I should never leave blog writing until Sunday afternoon. I always — with good reason — get nervous about ideas coming and words following. I’m sure some of my least inspired blogs were written on Sunday afternoons. I should do a little review of my posts and see if that’s true. But, be that as it may, boring or not, words must be written because I don’t want to miss a week. If I could manage writing with a broken wrist and balancing the computer and Harriet on a pile of pillows, I can write something today.
My problem is, I’m in a particular time crunch this Sunday. For the first time in a very long time, I have folks coming to dinner in a few hours. But, it seems this muse of writing couldn’t care less that I have set a time limit on when and what will be written this Sunday. It wouldn’t matter so much except this dinner is mine and Harriet’s Thank-You to Margaret for all she did for us those four months ago in those early days of healing. I know it’s long overdue, but I just haven’t felt up to that level of entertaining. All I’ve managed have been the occasional, last-minute, “Hey, why don’t you come on over and eat?” kind of dinner invites to dear Len next door.
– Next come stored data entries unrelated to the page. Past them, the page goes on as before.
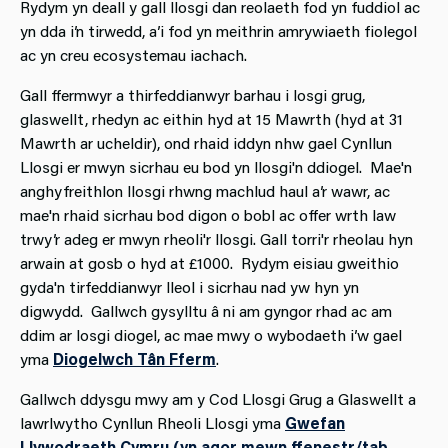
Rydym yn deall y gall llosgi dan reolaeth fod yn fuddiol ac
yn dda i’n tirwedd, a’i fod yn meithrin amrywiaeth fiolegol
ac yn creu ecosystemau iachach.
Gall ffermwyr a thirfeddianwyr barhau i losgi grug,
glaswellt, rhedyn ac eithin hyd at 15 Mawrth (hyd at 31
Mawrth ar ucheldir), ond rhaid iddyn nhw gael Cynllun
Llosgi er mwyn sicrhau eu bod yn llosgi'n ddiogel. Mae'n
anghyfreithlon llosgi rhwng machlud haul a’r wawr, ac
mae'n rhaid sicrhau bod digon o bobl ac offer wrth law
trwy’r adeg er mwyn rheoli'r llosgi. Gall torri'r rheolau hyn
arwain at gosb o hyd at £1000. Rydym eisiau gweithio
gyda'n tirfeddianwyr lleol i sicrhau nad yw hyn yn
digwydd. Gallwch gysylltu â ni am gyngor rhad ac am
ddim ar losgi diogel, ac mae mwy o wybodaeth i’w gael
yma
Diogelwch Tân Fferm
.
Gallwch ddysgu mwy am y Cod Llosgi Grug a Glaswellt a
lawrlwytho Cynllun Rheoli Llosgi yma
Gwefan
Llywodraeth Cymru (yn agor mewn ffenestr/tab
He is like my family so while the food is always — or nearly always — excellent, the “presentation” may lack some of the finesse that a “dinner party” demands, eh? Tonight has to be a shade fancier and more put together — like I have to take this laptop off the table for one thing and remove at least one layer of cat hair from the couch so folks don’t have to wear souvenirs of the cats home afterwards.
But the biggest problem isn’t preparing the food or dessert or getting this place in some kind of order for guests or even writing this blog. No, the hardest thing is convincing — once again — the cats to STAY OFF THE TABLE. It’s my own fault, really. I haven’t been strict enough with them. I haven’t had the spray water bottle handy 24-7 to zap them if they even thought about getting up here. No, they have no manners whatsoever. When Len’s here, they know that he won’t be too strict with them unless they try to steal meat right off his plate (which they have been known to do). But the folks coming tonight haven’t eaten here before and, I must admit, there’s something unappealing about having a four-legged beast sitting in the middle of the table. I remember once in Spain, long before I became a slave to cats, I went to dinner at this British lady’s house. The table was beautifully set but then, one of her cats climbed up and sat right in the middle of one of the plates. I made a mental note not to sit there.
I tried talking to them nicely today and explaining why it was absolutely, positively essential that they didn’t get up on the table tonight. Rose looked at me and, defiantly, walked regally from her perch on the back of the couch and settled on top of the table and, worse yet, on the one-and-only-cat-hair-free schmata left in the house. It was intended to be put on the back of the couch tonight before guests arrived. I thought if it was folded over the back of a chair, it was safe from Hair. Unfortunately, one little piece was folded on the table and there she sat.